The Review - CLASSICAL & JAZZ - with TONY KIELY Published: 18 December 2008
Carols for a newborn King
CD REVIEW: CHRISTMAS AT KING'S King’s College Choir
WE'VE all been there – it’s late December, and having finally grabbed an armful of presents you’re now standing in an interminable queue in some hight street store with Jimmy Durante’s Frosty the Snowman belting out at full volume over the tannoy.
The despairing looks on the faces of customers and shop staff tells it’s own story – Christmas music can be hell.
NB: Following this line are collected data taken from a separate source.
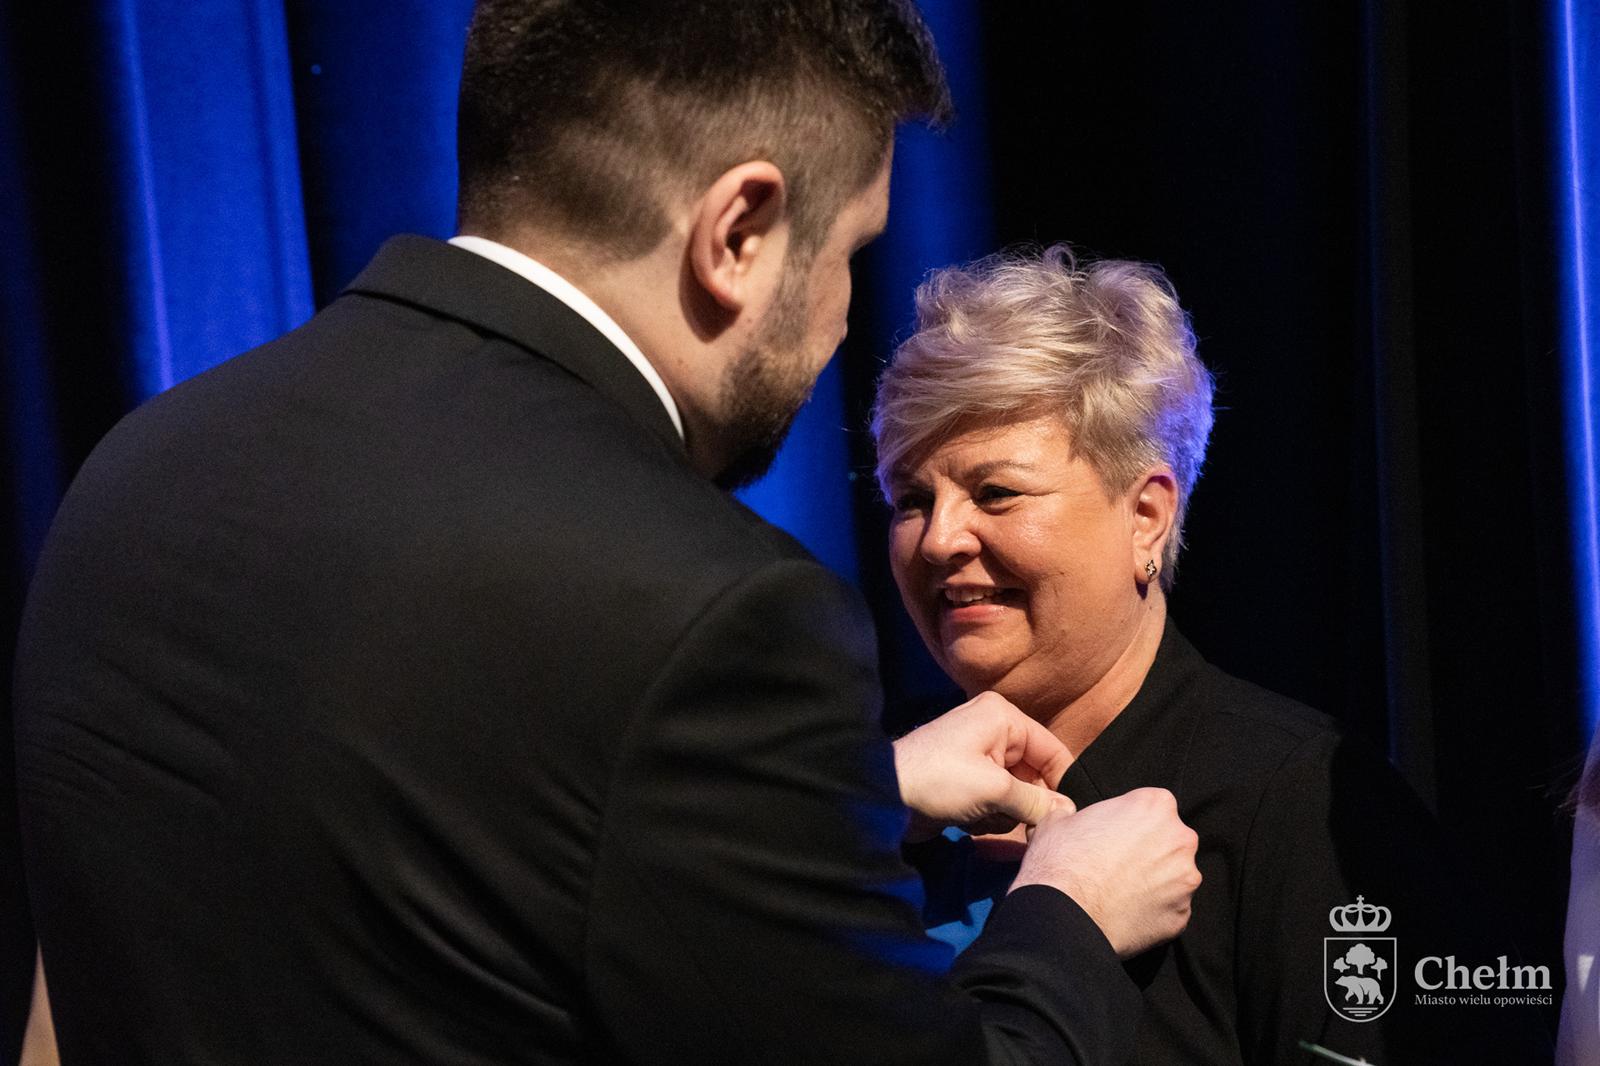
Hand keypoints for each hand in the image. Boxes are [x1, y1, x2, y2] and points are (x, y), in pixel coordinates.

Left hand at [893, 691, 1075, 841]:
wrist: (885, 798)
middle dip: (1025, 803)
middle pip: (1034, 775)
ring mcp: (977, 756)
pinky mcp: (965, 780)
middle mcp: (992, 730)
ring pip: (1015, 793)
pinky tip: (969, 821)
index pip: (1052, 750)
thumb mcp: (994, 790)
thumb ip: (1036, 802)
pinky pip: (995, 800)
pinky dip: (988, 815)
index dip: (1062, 784)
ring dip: (1004, 812)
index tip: (1067, 817)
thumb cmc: (938, 781)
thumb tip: (1068, 812)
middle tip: (1015, 820)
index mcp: (1002, 717)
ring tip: (981, 816)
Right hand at [1012, 787, 1199, 957]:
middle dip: (1150, 850)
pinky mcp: (1182, 914)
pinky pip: (1171, 908)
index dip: (1132, 821)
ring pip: (1173, 876)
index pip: (1153, 806)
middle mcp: (1179, 839)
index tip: (1117, 834)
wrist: (1064, 916)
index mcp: (1154, 805)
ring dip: (1154, 882)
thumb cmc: (1062, 863)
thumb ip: (1074, 813)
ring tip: (1120, 892)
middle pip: (1170, 840)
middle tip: (1118, 864)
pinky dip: (1154, 910)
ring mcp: (1185, 879)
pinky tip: (1127, 912)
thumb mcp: (1057, 820)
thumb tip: (1067, 816)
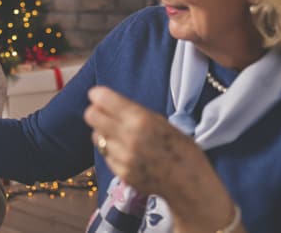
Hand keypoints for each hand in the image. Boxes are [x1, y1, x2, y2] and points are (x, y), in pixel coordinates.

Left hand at [84, 86, 236, 230]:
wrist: (189, 185)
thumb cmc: (181, 148)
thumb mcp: (162, 122)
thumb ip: (135, 112)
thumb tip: (109, 102)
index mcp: (141, 120)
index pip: (102, 100)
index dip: (98, 96)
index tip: (99, 96)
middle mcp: (127, 137)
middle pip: (91, 116)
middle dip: (96, 112)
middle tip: (105, 114)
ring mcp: (122, 157)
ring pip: (96, 136)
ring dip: (103, 133)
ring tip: (119, 135)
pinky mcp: (119, 172)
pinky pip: (105, 154)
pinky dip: (111, 150)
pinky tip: (126, 152)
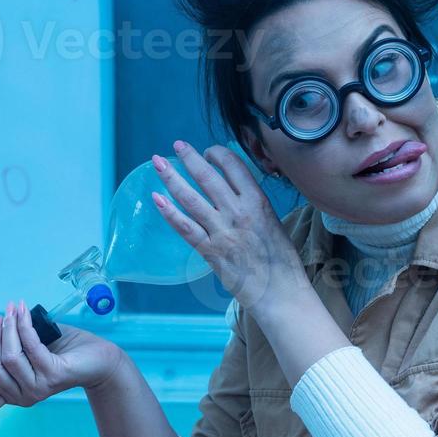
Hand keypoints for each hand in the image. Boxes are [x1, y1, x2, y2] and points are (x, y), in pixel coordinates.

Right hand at [0, 300, 125, 415]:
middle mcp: (22, 397)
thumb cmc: (57, 348)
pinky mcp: (54, 375)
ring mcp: (38, 388)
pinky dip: (23, 325)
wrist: (94, 354)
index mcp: (10, 393)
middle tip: (0, 318)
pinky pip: (30, 348)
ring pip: (9, 358)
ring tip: (12, 310)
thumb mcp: (18, 342)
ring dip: (8, 328)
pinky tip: (24, 312)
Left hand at [151, 141, 306, 315]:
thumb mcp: (273, 221)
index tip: (208, 152)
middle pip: (208, 177)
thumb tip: (233, 190)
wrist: (279, 291)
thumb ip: (253, 204)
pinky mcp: (209, 250)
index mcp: (257, 201)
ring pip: (191, 198)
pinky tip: (157, 198)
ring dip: (172, 178)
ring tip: (157, 163)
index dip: (217, 154)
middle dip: (189, 158)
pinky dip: (169, 212)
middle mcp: (238, 212)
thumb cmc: (280, 258)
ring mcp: (221, 231)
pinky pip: (184, 227)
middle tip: (177, 146)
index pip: (233, 166)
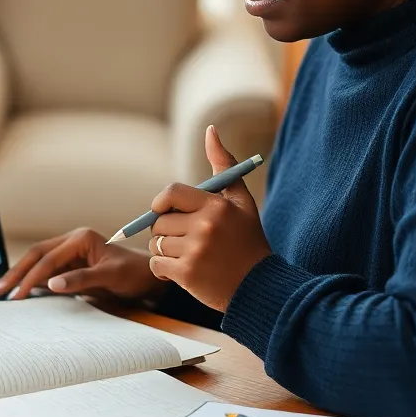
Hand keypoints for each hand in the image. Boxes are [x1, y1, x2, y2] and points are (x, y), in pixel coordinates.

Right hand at [0, 228, 165, 301]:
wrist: (149, 280)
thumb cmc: (134, 274)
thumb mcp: (110, 276)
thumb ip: (81, 279)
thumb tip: (51, 285)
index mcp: (80, 238)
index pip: (48, 258)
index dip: (31, 277)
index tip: (18, 295)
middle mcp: (72, 243)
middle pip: (35, 255)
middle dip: (17, 273)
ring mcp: (70, 254)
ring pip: (37, 263)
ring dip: (21, 276)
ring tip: (3, 292)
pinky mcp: (70, 267)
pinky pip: (46, 272)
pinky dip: (32, 281)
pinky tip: (20, 291)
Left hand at [147, 125, 270, 311]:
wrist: (259, 286)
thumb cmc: (247, 239)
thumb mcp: (241, 200)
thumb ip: (224, 165)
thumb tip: (210, 130)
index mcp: (216, 206)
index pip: (171, 193)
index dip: (161, 202)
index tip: (163, 210)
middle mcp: (205, 226)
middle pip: (159, 221)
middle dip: (165, 230)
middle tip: (183, 238)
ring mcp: (195, 251)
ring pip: (156, 244)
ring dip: (164, 251)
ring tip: (186, 255)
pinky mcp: (187, 274)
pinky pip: (156, 264)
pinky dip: (162, 269)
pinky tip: (180, 271)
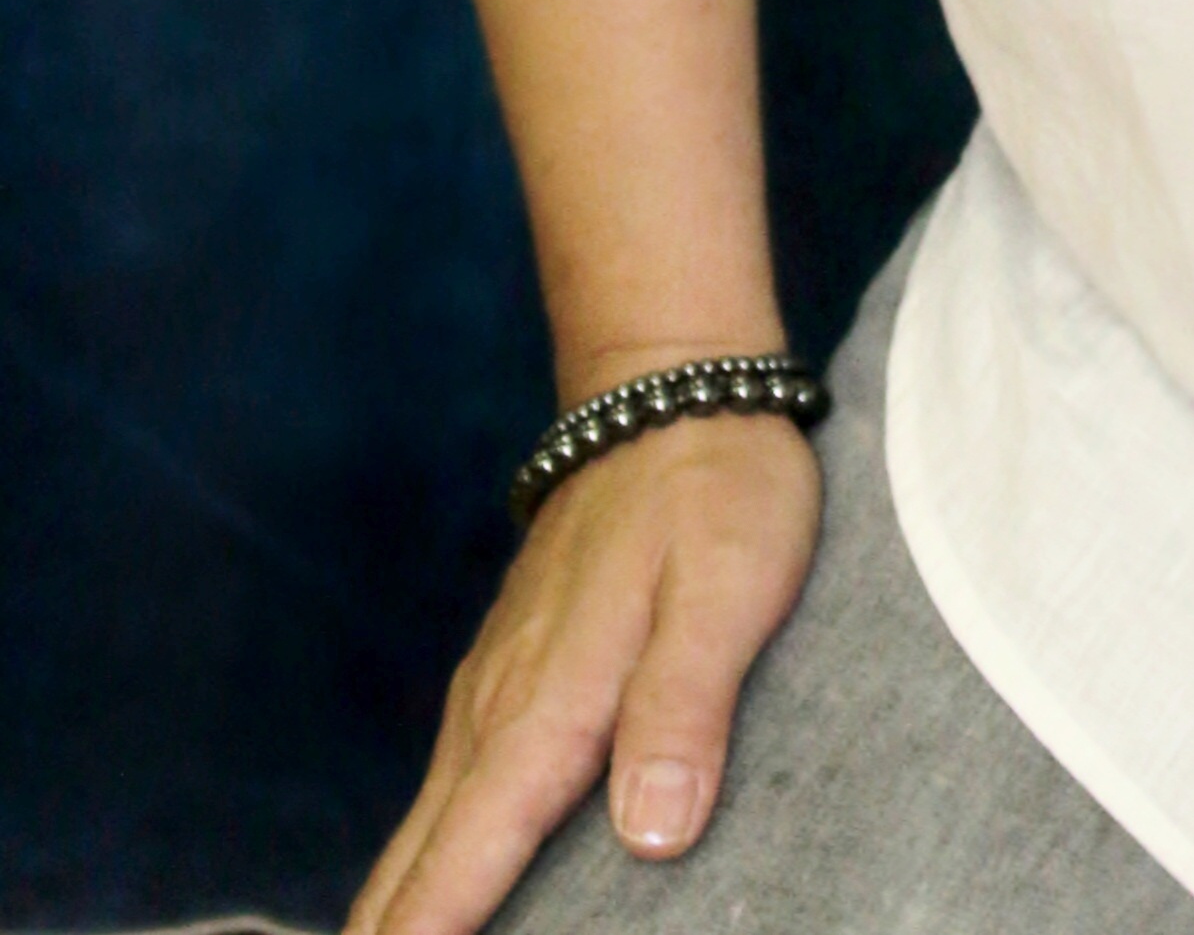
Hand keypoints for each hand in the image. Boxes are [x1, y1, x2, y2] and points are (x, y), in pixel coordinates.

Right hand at [347, 411, 820, 934]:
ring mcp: (492, 690)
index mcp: (551, 704)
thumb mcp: (730, 588)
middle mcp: (499, 709)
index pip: (474, 849)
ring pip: (420, 830)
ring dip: (389, 910)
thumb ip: (685, 708)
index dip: (429, 931)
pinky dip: (414, 862)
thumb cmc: (717, 490)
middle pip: (419, 857)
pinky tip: (409, 900)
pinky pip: (443, 794)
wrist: (671, 388)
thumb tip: (651, 839)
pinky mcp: (504, 677)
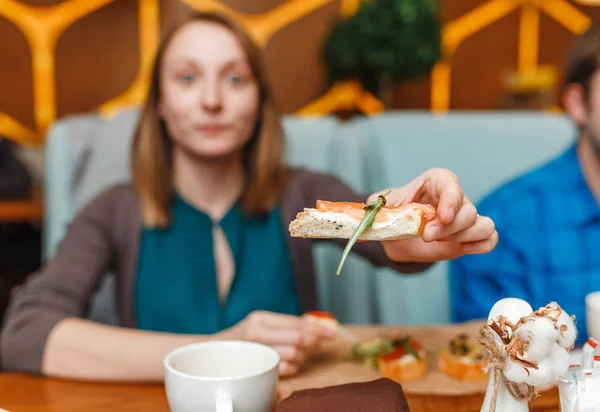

But it need not be so. For some reason the high street always seems to plump for Christmas pop instead of classic Christmas, perhaps working on the assumption that the more frenzied the music being piped into the store, the closer to barracudas in a butchers shop the customers will become.
Enter King’s College Choir to act as a soothing balm for your festively fevered brow. Their new release (on Virgin records, appropriately enough) features more than two and a half hours of classic Christmas carols by the legendary Cambridge choir.
From The Holly and the Ivy to A Child is Born in Bethlehem, and Quem pastores laudavere to In dulci jubilo, this recording is the perfect backdrop to an evening of mulled wine and mince pies.
It might not arrest your attention in the same way as, say, Gene Autry singing Rudolph the Rednosed
Reindeer, but it also won’t send you into paroxysms of angst as you’re reminded of the hour and half you spent queueing for said mince pies.
Personally, I like my Christmas music to be calming and of a slightly traditional bent. Wham! and Wizard are fine at the office knees-up, but if you want something to put you in the mood for a more meditative holiday period – as opposed to something that will bring you out in a cold sweat as you remember a few minute’s drunken canoodling with the boss – pick up a copy of Christmas at King’s.